BEGIN TEXT

- Title: EU defers action on Spain, Portugal deficits
- Date: 18th May 2016
- Summary: BRUSSELS, BELGIUM (FILE) (REUTERS) EXTERIOR OF EU COMMISSION BUILDING
- Embargoed: 2nd June 2016 14:21
- Keywords: EU Moscovici Dombrovskis Spain Italy Portugal deficit reforms
- Location: BRUSSELS, BELGIUM
- City: BRUSSELS, BELGIUM
- Country: Belgium
- Topics: European Union,Government/Politics
- Reuters ID: LVA0014IC57BB
- Aspect Ratio: 16:9
- Story Text: The European Commission decided on Wednesday (May 18) to defer any disciplinary action against Spain and Portugal over their excessive budget deficits until after a Spanish general election on June 26, handing caretaker Prime Minister Mariano Rajoy a political favour.
The EU executive had been due to recommend whether to fine Madrid and Lisbon for their repeated breaches of the European Union's deficit limit of 3 percent of gross domestic product, the first time such a sanction would have been applied, even though it was likely to be purely symbolic.
Instead, the Commission told Spain and Portugal to take further action to reduce their deficits this year and next, and said it would review both countries' position in early July.
EU Economics Commissioner Pierre Moscovici told a news conference that the Commission did not consider this was the right moment economically or politically to take a further step, citing the Spanish election among the factors.
"We are therefore today proposing new deadlines for both countries to correct their excessive deficits while delivering a structural effort that is demanding, but that we believe realistic. We propose that each country receive one extra year and one extra year only, which means that efforts must be led in a strong way and at a strong pace, so that the new deadline for Portugal will be 2016 and for Spain, 2017," Moscovici said.
Rajoy vowed to cut taxes further if he is re-elected in an interview with the Financial Times published on Wednesday, raising the prospect of further clashes with Brussels over Madrid's chronic fiscal shortfall.
Commission Vice-President Valdis Dombrovskis said in response that it was up to Spain to take its own tax decisions, as long as it respected the fiscal targets set by the EU, which require Madrid to reduce its deficit by an additional 0.25 percent of GDP this year and 0.5 percent next year.

END TEXT

Copy out the whole news item on the EU deficit decision word for word.

BEGIN INFORMATION GIVEN

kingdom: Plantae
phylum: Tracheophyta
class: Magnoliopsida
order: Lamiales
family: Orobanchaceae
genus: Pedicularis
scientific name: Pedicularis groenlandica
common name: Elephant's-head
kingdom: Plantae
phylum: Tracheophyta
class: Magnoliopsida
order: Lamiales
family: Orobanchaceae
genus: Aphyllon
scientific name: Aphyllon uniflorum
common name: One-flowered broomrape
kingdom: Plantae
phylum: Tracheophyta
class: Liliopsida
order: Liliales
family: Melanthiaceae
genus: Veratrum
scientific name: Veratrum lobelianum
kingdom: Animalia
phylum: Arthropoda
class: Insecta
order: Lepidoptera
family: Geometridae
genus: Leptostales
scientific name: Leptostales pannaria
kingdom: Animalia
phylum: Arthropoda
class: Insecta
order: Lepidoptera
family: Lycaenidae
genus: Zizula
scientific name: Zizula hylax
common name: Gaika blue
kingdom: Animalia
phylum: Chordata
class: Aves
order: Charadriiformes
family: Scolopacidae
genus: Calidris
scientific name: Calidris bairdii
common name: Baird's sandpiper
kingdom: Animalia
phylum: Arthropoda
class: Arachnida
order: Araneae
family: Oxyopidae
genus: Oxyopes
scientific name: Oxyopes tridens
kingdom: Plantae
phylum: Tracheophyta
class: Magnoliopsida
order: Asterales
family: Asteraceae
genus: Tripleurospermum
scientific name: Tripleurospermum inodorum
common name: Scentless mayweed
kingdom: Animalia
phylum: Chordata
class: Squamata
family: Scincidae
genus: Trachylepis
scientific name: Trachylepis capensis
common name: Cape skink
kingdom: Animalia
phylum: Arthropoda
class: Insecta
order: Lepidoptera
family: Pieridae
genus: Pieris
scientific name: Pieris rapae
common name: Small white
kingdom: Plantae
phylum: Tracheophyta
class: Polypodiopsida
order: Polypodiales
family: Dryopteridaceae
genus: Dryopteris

END INFORMATION GIVEN

COMPLETE OUTPUT
- Title: EU defers action on Spain, Portugal deficits
- Date: 18th May 2016
- Summary: BRUSSELS, BELGIUM (FILE) (REUTERS) EXTERIOR OF EU COMMISSION BUILDING
- Embargoed: 2nd June 2016 14:21
- Keywords: EU Moscovici Dombrovskis Spain Italy Portugal deficit reforms
- Location: BRUSSELS, BELGIUM
- City: BRUSSELS, BELGIUM
- Country: Belgium
- Topics: European Union,Government/Politics
- Reuters ID: LVA0014IC57BB
- Aspect Ratio: 16:9
- Story Text: The European Commission decided on Wednesday (May 18) to defer any disciplinary action against Spain and Portugal over their excessive budget deficits until after a Spanish general election on June 26, handing caretaker Prime Minister Mariano Rajoy a political favour.
The EU executive had been due to recommend whether to fine Madrid and Lisbon for their repeated breaches of the European Union's deficit limit of 3 percent of gross domestic product, the first time such a sanction would have been applied, even though it was likely to be purely symbolic.
Instead, the Commission told Spain and Portugal to take further action to reduce their deficits this year and next, and said it would review both countries' position in early July.
EU Economics Commissioner Pierre Moscovici told a news conference that the Commission did not consider this was the right moment economically or politically to take a further step, citing the Spanish election among the factors.
"We are therefore today proposing new deadlines for both countries to correct their excessive deficits while delivering a structural effort that is demanding, but that we believe realistic. We propose that each country receive one extra year and one extra year only, which means that efforts must be led in a strong way and at a strong pace, so that the new deadline for Portugal will be 2016 and for Spain, 2017," Moscovici said.
Rajoy vowed to cut taxes further if he is re-elected in an interview with the Financial Times published on Wednesday, raising the prospect of further clashes with Brussels over Madrid's chronic fiscal shortfall.
Commission Vice-President Valdis Dombrovskis said in response that it was up to Spain to take its own tax decisions, as long as it respected the fiscal targets set by the EU, which require Madrid to reduce its deficit by an additional 0.25 percent of GDP this year and 0.5 percent next year.